I have deleted the Instagram app from my phone and I’m going to step away from it for a few months. I found everybody was posting about how they weren’t quarantining and I could not take it. I did not want to see how much they supported small businesses or their fun jaunts in the great outdoors or their photoshoots. It made me realize that Instagram was the only place people get to see my photography and I wondered how much that influenced what I shoot.

I am going to keep posting to my Redbubble store instead, and now that I have more time for them without Instagram, I am going to explore 500px and Viewbug instead. I was starting to grow dissatisfied with Instagram anyway; engagement was down there and I was routinely only getting 15-20 likes per photo, and I was stuck at 400 followers. I got some movement on it by connecting with authors and bookstagrammers on the platform but it is still pretty dead these days. I guess everyone has moved onto TikTok.
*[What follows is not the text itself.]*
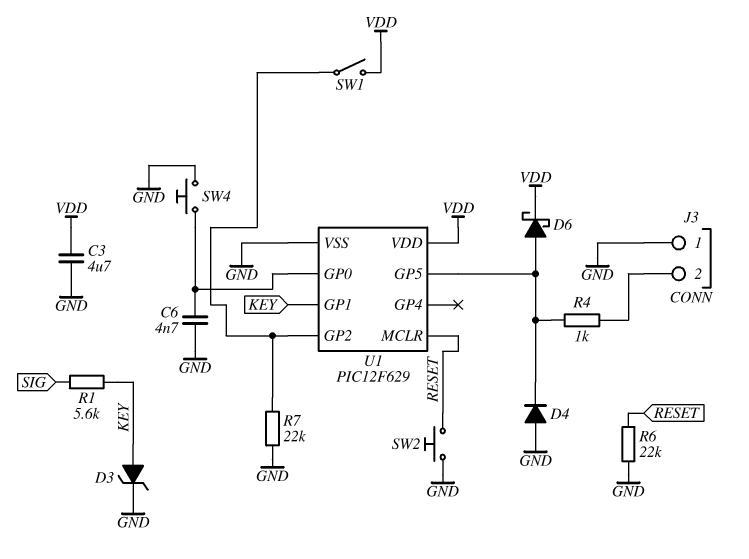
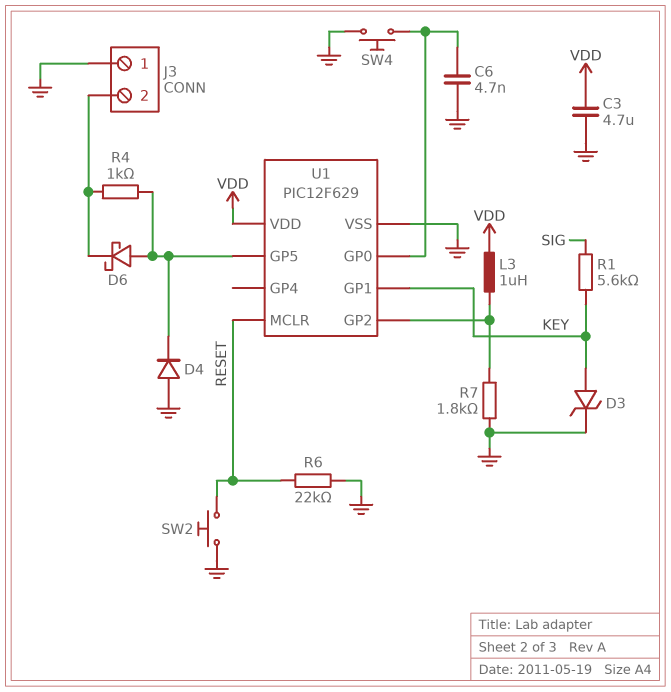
D6: schottky (A U1/GP5, K VDD) -> schottky (A U1/GP5, K J3/2)
L3: none -> 1uH (U1/GP2, VDD)
R7: 22k (GND, U1/GP2) -> 1.8k (GND, U1/GP2)
SW1: switch (U1/GP2, VDD) -> none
I have had great plans to do some more self portrait shoots but then I’m not motivated to set up my lights and backdrop. I have struggled with feeling stressed out and drained on weekends. Work during the week gives me structure that weekends lack.
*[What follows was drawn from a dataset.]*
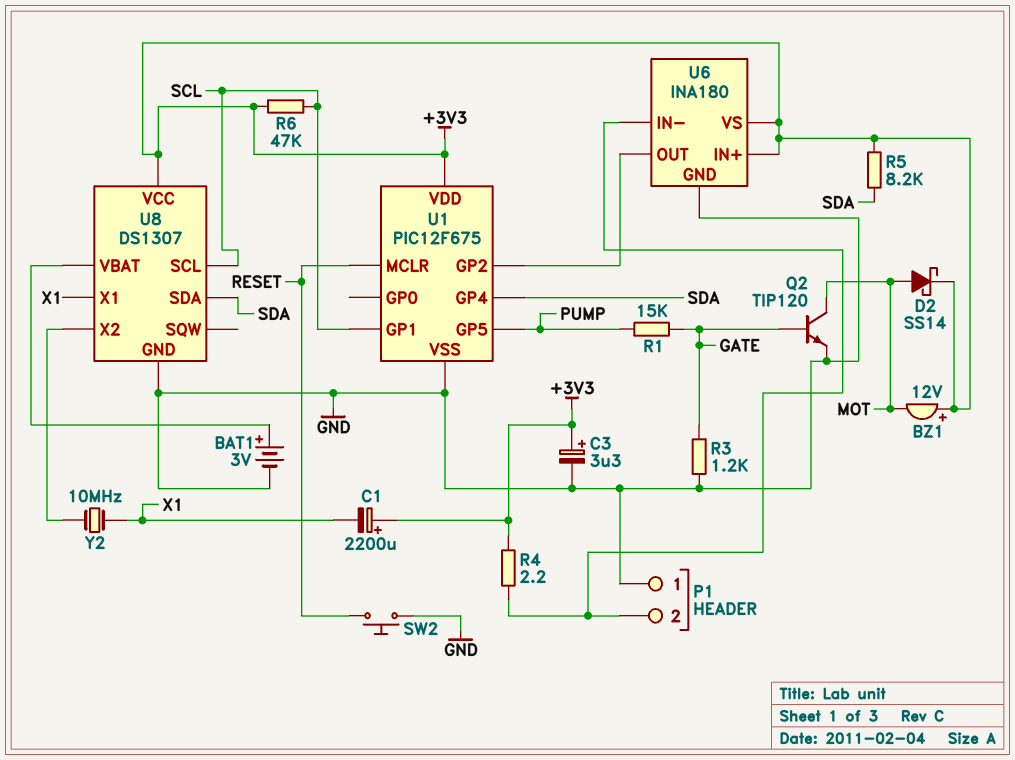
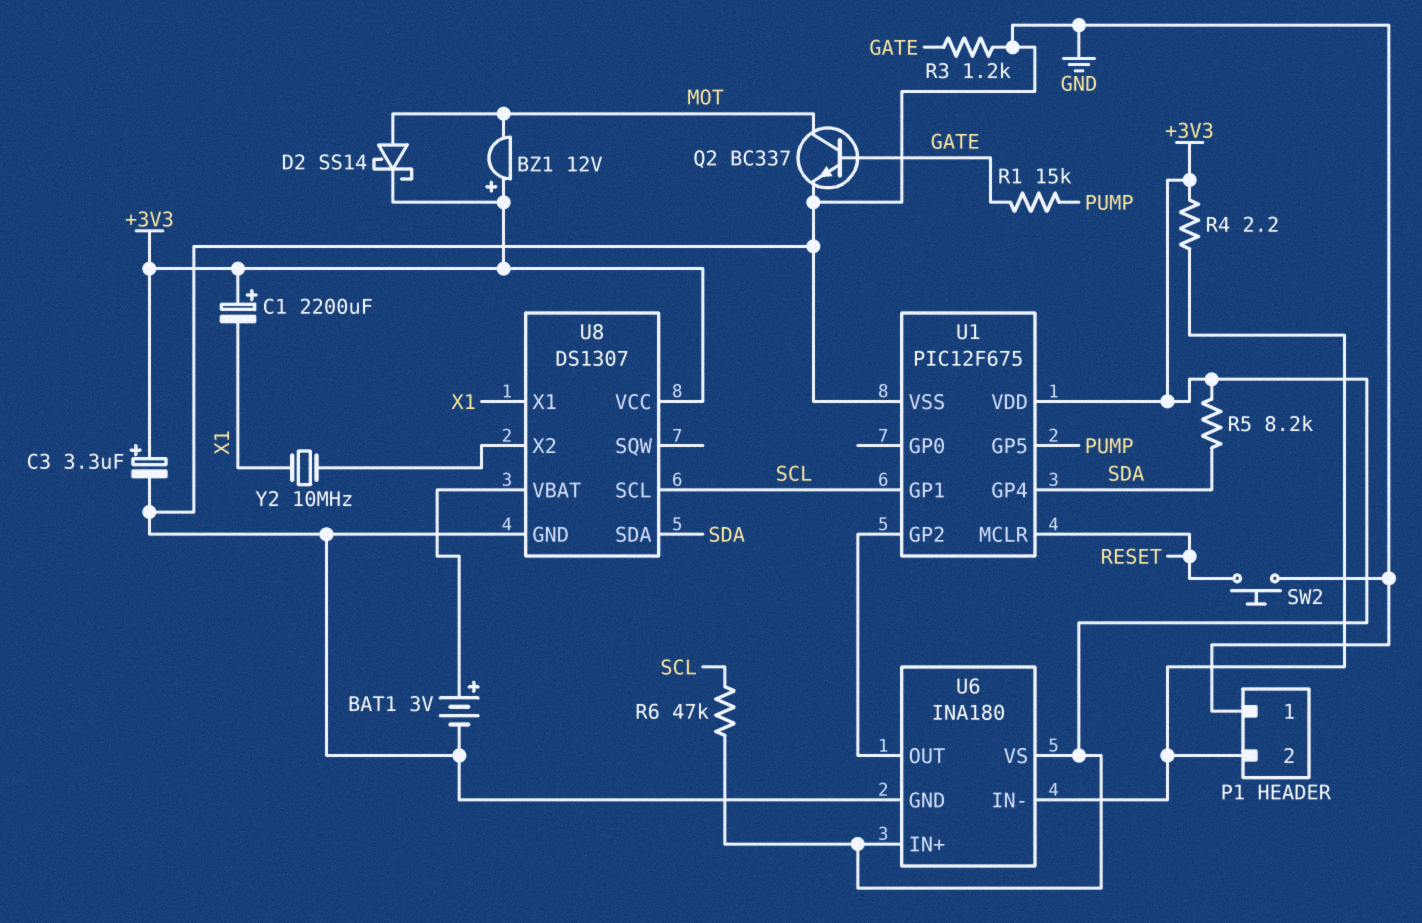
Q2: NPN TIP120 (B GATE, C MOT, E GND) -> NPN BC337 (B GATE, C MOT, E GND)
I’m working on manufacturing more of that structure. Today I started back on my exercise routine. I wake up earlier to fit it in; I’m going to start having to wake up even earlier so my transition to my old routine won’t be such a shock. I am trying out an app called Sworkit. I had discarded it in the past because it was focused on home workouts and not gym workouts with machine exercises, but now that I don’t have access to gym machines, I thought I would give it another shot. Sworkit is $10 per month, and my yoga app, Down Dog, is $7 per month, and my gym membership had cost $35 per month. I am hoping the expense will help motivate me. I also don’t have Netflix, Hulu or Disney Plus, so I think adding these new subscriptions will be worth it.
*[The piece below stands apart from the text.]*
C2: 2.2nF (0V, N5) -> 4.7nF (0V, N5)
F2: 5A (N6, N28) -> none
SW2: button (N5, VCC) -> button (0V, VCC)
I have also returned to my New Year’s resolution to write a short story every week. I wrote a flash fiction piece last weekend and submitted it to a magazine’s monthly flash fiction contest. I wrote a piece that was a little longer than a flash story and submitted it to another online magazine. I have mainly written magical realism thus far but I am going to try my hand at a contemporary literary piece next. For some reason, it is harder to come up with story ideas when there is not something weird shaping the arc of the story. But maybe I am just out of practice. Imagination is kind of like a muscle, after all, and you need to exercise it to make it stronger. I find submitting to magazines to be inspiring to me. I use the style of the literary journal as a prompt for my writing. I have also noticed that flash fiction has become a trend; more publishers are interested in publishing it.

I have also been pecking away at a novel, of which I wrote about 8,000 words, but now I want to change it from third to first person, make it about a photographer instead of a writer, and set it in the modern day, so I’m going to be trashing it all and starting over. These things happen. I have been more inspired to write short stories than work on the novel, anyway. I thought there are too many novels now about student writers. Photography is something different. And I think there is far too much NA, as well. I hope to make the characters in their early 20s but build more adult than NA or YA themes around it. It’s more about art than starting out as a new adult.

I also have been tweeting less and reading journalism more, mainly the BBC. I don’t want the dreams and goals of other writers to influence my own. I don’t want to write what’s popular or what sells. I like my day job. I want to write high-quality literary fiction that changes perspectives. Some of it will be weird fiction. I like weird. I like defying convention.

This week I intend to exercise and meditate every day, take more flower photos, work on the novel, and do more work in the yard, as weather permits.

That’s all for now. Happy Monday, world. Stay indoors. Stay safe. If you must go outside, wear a mask and stay 10 feet away from people. Don’t be selfish.